| Task to complete |
Reproduce every item below verbatim, keeping each line as it appears.
■ ■ ■
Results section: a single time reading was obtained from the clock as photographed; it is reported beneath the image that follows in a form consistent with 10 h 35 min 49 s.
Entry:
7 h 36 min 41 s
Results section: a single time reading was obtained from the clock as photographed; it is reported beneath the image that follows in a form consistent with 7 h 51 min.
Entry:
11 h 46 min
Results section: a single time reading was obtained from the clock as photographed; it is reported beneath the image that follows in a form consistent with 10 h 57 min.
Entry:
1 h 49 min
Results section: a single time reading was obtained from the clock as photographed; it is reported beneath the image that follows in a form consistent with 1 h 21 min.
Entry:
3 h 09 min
■ ■ ■
| Solution for this problem |
Results section: a single time reading was obtained from the clock as photographed; it is reported beneath the image that follows in a form consistent with 10 h 35 min 49 s.
Entry:
7 h 36 min 41 s
Results section: a single time reading was obtained from the clock as photographed; it is reported beneath the image that follows in a form consistent with 7 h 51 min.
Entry:
11 h 46 min
Results section: a single time reading was obtained from the clock as photographed; it is reported beneath the image that follows in a form consistent with 10 h 57 min.
Entry:
1 h 49 min
Results section: a single time reading was obtained from the clock as photographed; it is reported beneath the image that follows in a form consistent with 1 h 21 min.
Entry:
3 h 09 min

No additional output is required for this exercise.